SAN ANTONIO – Planners met at City Hall on Wednesday afternoon to discuss strategies for preventing and dealing with oak wilt.
Rudy Sanchez, director of Development Services for the city of San Antonio, said oak wilt is a problem that has beleaguered the region for many years.
"Oak wilt is a fungus that gets on oak trees. Fortunately, it only affects oak trees. No other species," Sanchez said.
Sanchez said that beyond being spread through the roots of the trees, insects carry the fungus that kills oak trees.
"They go. They get in the fungus. It gets all over their bodies and then they fly around and they look for another oak tree where maybe a limb has been cut off," Sanchez said.

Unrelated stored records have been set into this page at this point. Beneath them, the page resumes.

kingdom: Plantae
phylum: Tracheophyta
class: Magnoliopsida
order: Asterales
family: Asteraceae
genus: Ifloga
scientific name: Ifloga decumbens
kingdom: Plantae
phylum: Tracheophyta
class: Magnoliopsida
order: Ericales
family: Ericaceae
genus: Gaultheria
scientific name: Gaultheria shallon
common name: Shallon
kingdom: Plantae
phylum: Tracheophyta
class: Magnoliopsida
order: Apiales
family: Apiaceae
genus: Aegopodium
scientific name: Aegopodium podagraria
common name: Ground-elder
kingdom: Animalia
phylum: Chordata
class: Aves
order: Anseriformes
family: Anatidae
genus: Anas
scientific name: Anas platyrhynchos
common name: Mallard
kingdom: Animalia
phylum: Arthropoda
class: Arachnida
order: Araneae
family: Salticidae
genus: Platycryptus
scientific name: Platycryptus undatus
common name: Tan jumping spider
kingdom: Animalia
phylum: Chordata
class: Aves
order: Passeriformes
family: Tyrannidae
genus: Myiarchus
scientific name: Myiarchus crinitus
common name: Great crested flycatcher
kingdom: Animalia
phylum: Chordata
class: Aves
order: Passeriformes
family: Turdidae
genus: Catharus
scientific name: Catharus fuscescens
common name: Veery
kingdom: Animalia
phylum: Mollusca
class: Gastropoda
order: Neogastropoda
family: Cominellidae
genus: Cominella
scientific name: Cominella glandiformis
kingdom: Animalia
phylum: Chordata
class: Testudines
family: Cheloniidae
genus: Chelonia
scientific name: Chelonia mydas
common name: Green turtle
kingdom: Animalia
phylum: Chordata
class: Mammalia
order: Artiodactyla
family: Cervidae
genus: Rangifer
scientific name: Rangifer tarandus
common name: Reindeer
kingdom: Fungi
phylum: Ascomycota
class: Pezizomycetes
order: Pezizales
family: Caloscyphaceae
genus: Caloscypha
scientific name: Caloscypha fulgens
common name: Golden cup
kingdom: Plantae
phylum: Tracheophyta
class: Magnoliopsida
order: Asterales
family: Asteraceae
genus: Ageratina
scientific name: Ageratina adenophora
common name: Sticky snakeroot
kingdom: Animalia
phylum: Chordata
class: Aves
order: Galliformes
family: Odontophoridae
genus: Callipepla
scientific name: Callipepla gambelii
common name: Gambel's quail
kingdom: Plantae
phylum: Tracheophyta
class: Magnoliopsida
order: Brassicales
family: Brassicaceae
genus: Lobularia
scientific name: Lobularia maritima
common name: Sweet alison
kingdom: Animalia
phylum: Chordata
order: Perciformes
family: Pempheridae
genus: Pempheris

Experts say that a wound as small as a half-inch in diameter is large enough for beetles to spread Ceratocystis fagacearum, the fungus that causes oak wilt.
"So (city) council just wants to get ahead of it and make sure that we're doing everything that we can," Sanchez said.
Texas A&M forestry specialist Mark Duff said one way to prevent oak wilt is to pay close attention and take action when noticing changes in trees.
"I've kind of watched and mapped the oak wilt spread over the last 25 years, and I would say it's probably doubled in size, acreage and number of oak wilt spots," Duff said.
Experts say that painting new tree wounds within 30 minutes, pruning during appropriate times, proper disposal of infected trees, and hiring experts to apply disease-fighting fungicide are all part of the strategy to preventing oak wilt.